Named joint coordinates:
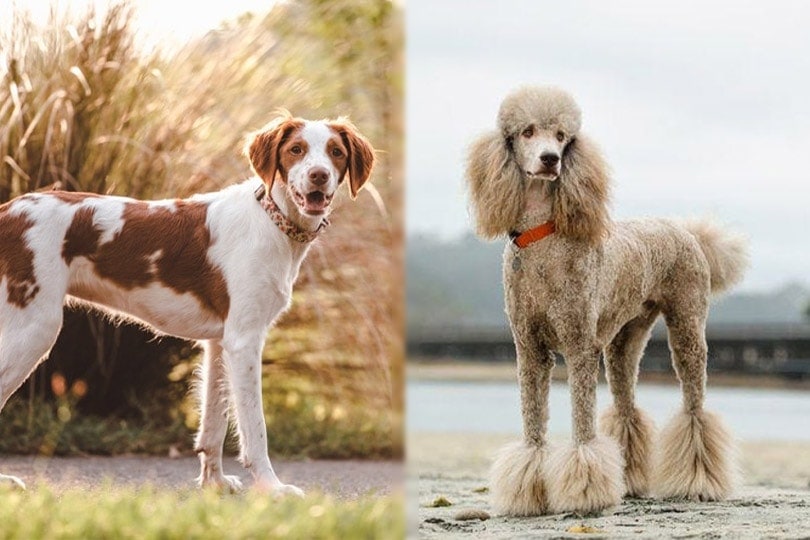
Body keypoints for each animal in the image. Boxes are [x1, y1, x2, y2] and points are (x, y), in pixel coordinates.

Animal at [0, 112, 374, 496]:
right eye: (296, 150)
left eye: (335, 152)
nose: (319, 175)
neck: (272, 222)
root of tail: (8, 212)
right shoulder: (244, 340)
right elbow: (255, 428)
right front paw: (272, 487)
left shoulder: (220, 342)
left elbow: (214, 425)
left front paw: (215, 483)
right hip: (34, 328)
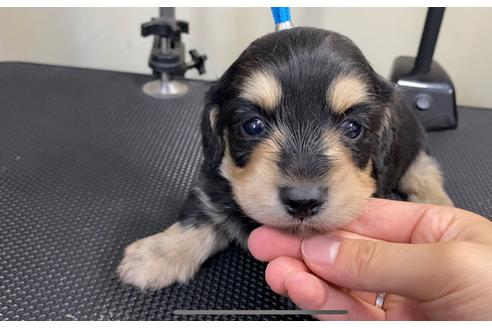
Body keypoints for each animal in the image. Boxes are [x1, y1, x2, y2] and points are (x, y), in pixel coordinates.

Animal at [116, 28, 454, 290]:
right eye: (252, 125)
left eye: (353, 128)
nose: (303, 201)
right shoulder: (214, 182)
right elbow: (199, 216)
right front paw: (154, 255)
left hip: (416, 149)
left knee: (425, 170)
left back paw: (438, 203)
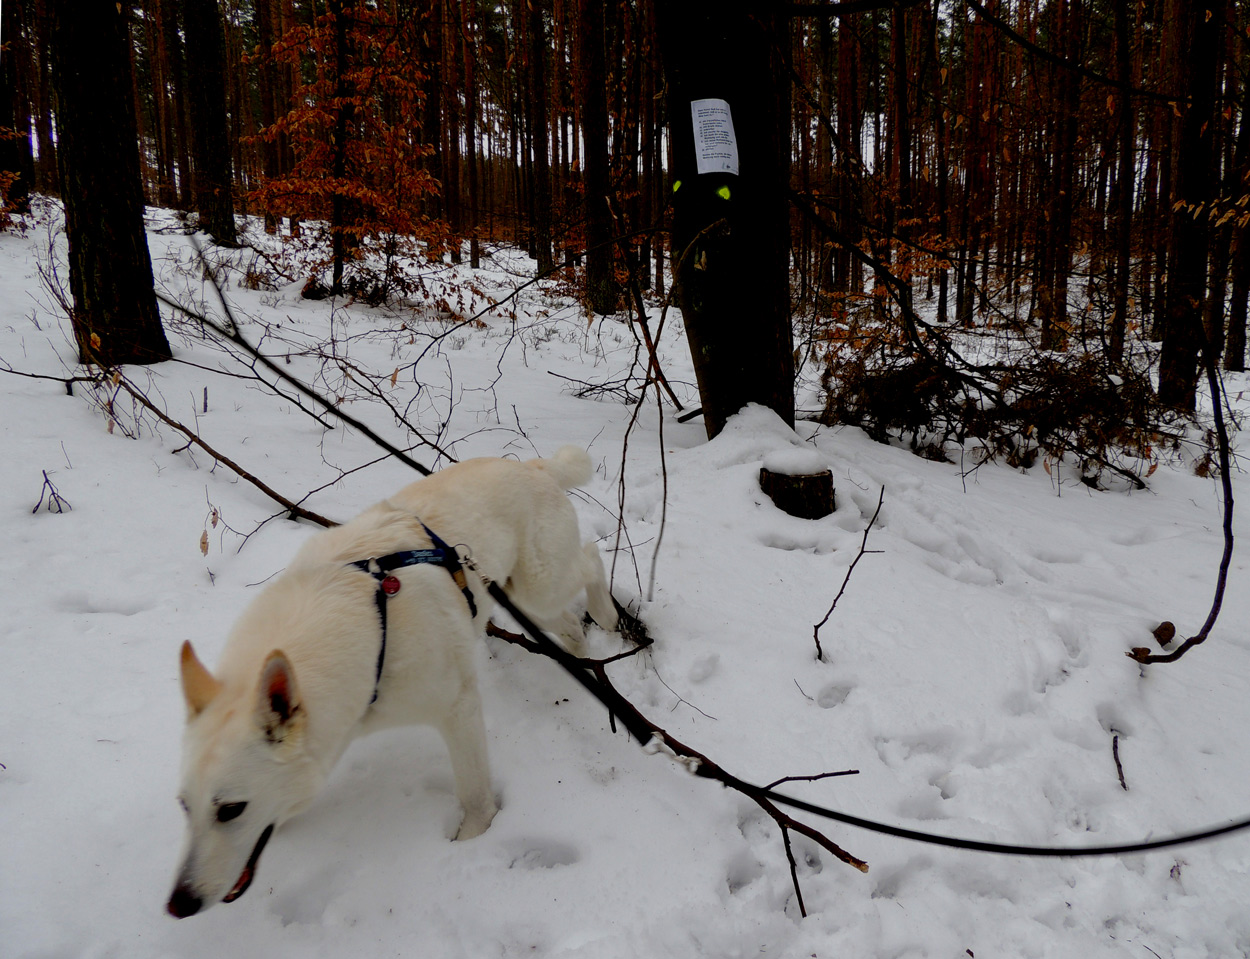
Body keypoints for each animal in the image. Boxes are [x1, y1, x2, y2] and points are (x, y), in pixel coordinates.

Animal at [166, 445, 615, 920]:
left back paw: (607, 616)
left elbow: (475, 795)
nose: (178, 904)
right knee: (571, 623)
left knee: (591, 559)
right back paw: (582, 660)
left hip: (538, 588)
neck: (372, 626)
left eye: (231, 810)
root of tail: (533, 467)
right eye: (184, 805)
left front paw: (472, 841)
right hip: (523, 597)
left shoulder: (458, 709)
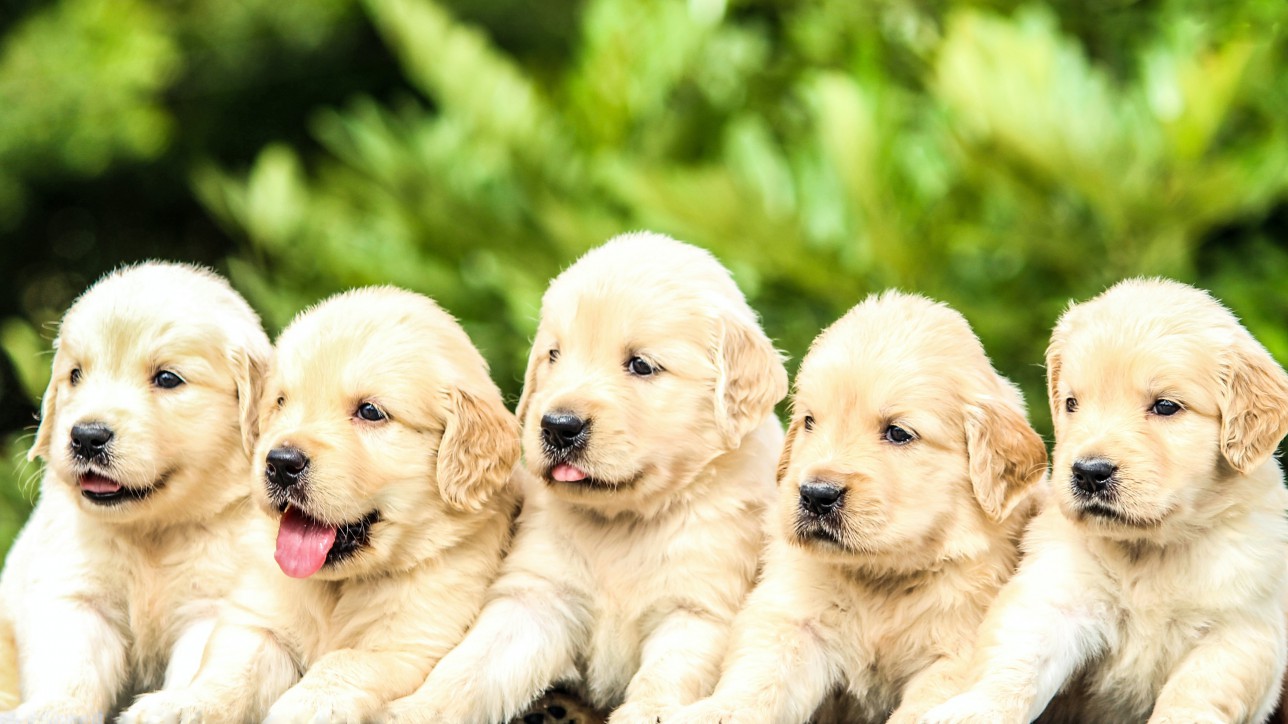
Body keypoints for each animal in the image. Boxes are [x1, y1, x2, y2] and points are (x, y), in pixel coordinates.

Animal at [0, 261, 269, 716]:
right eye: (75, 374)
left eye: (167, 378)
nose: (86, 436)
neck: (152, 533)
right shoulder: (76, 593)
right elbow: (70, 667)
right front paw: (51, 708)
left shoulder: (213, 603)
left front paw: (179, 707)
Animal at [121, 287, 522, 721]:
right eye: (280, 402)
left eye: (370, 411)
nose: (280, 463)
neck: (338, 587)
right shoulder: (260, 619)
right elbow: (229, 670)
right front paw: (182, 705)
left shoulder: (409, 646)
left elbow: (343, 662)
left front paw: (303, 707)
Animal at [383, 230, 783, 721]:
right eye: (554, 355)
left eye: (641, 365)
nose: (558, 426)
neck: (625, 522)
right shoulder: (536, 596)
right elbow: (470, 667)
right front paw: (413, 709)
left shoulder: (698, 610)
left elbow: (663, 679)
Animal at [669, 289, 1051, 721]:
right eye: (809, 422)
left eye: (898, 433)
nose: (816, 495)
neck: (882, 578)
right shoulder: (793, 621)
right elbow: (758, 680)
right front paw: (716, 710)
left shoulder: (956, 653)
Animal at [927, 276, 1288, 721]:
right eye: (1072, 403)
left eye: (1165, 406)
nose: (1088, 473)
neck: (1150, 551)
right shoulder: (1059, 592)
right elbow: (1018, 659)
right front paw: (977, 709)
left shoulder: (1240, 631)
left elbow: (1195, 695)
...
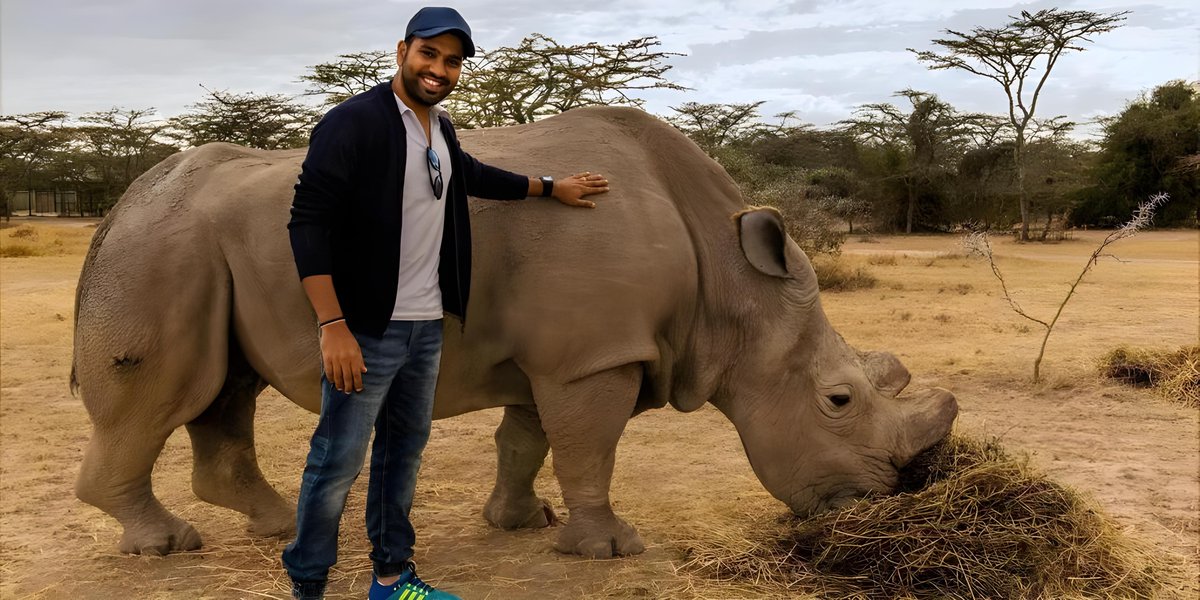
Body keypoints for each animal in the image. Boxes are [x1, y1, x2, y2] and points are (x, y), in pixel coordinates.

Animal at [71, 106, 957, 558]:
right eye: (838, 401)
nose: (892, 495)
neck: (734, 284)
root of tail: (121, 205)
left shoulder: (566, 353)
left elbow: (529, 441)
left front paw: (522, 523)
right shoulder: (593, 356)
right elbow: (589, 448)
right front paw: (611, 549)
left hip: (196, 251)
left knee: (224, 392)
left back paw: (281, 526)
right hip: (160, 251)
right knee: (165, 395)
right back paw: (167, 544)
...
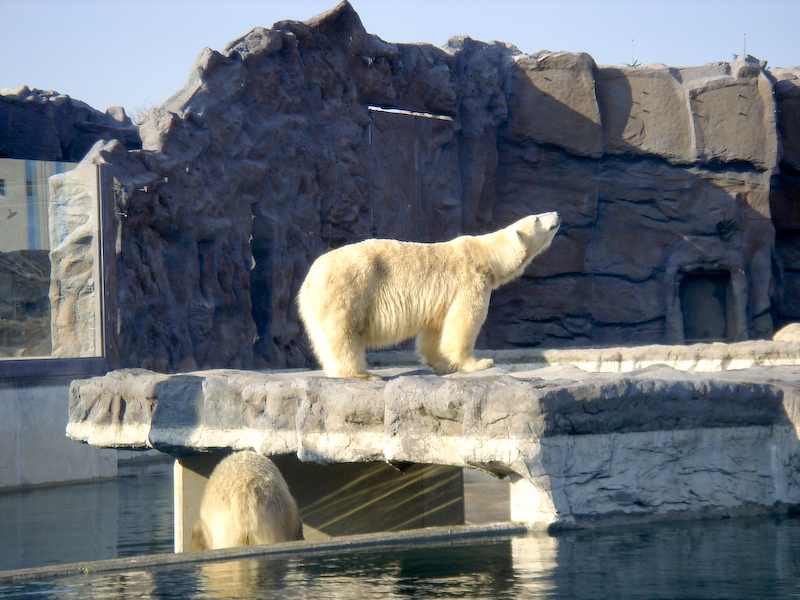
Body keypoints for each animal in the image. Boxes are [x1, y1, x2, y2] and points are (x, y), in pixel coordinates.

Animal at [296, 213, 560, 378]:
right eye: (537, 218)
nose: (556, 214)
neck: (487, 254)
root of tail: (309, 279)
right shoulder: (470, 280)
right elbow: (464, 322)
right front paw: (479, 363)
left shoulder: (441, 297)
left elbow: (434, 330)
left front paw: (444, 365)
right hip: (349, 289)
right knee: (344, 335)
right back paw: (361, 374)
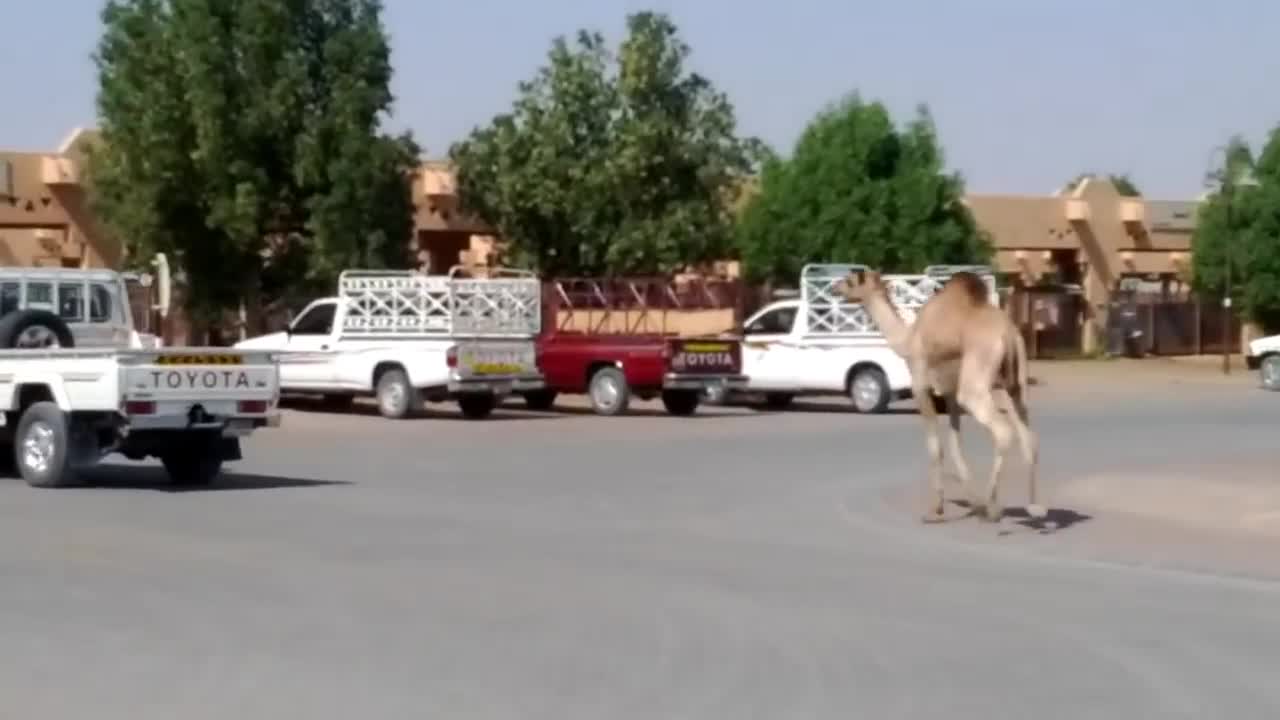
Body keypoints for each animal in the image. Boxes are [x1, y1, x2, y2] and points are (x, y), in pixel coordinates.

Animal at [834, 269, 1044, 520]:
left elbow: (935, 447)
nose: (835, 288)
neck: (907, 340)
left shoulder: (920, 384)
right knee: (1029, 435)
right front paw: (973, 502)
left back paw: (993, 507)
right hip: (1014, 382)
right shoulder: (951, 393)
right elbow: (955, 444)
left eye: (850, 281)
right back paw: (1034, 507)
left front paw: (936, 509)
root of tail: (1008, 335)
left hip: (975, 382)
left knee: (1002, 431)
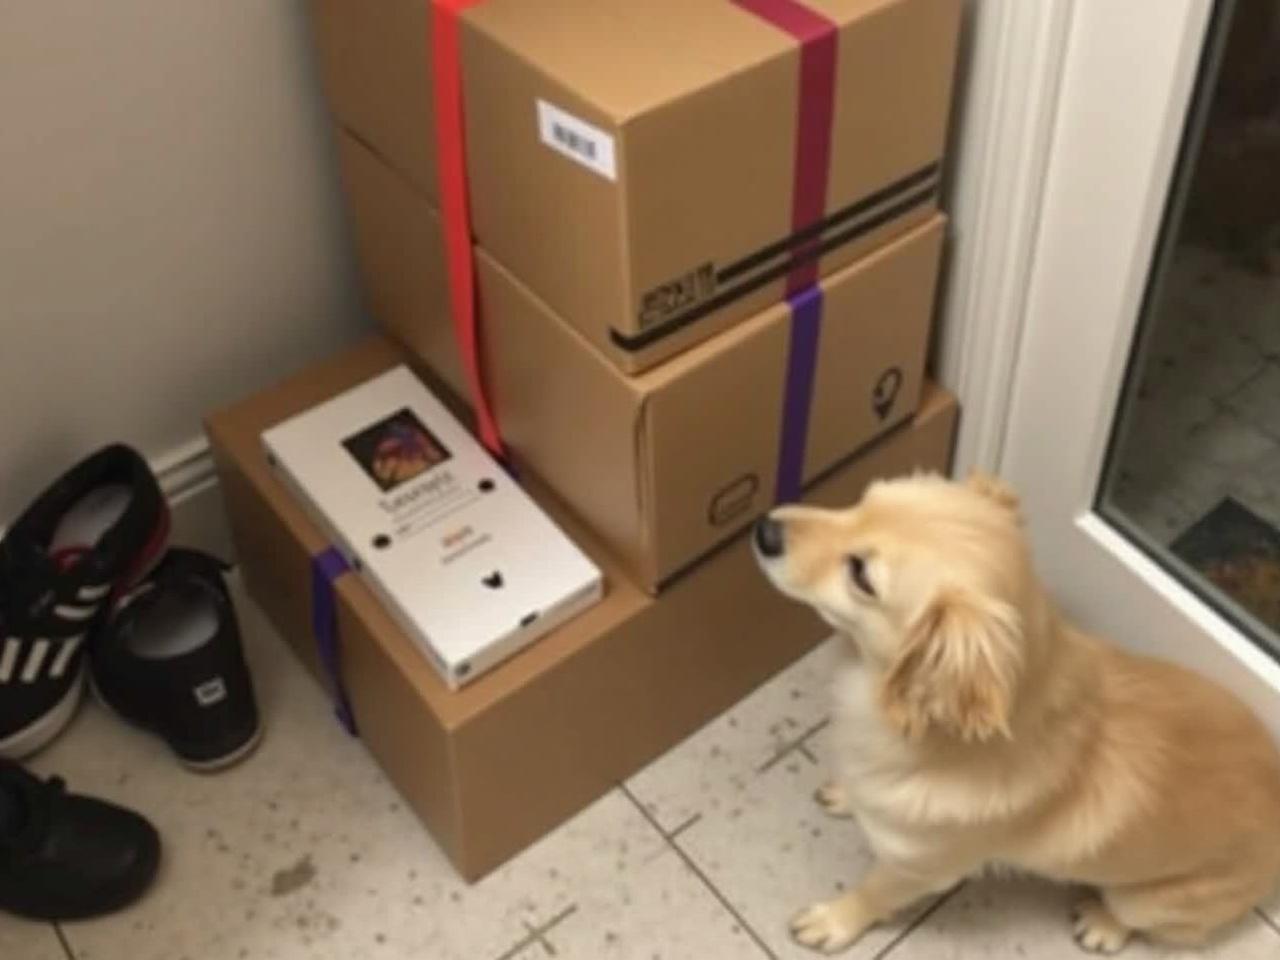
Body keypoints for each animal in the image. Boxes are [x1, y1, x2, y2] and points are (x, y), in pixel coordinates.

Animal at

Activity: Go through the records and report each line that contains "tail".

Output for this exercise:
root of tail: (8, 212)
root of tail: (533, 467)
root of tail: (121, 205)
root of tail: (309, 279)
root of tail: (1008, 335)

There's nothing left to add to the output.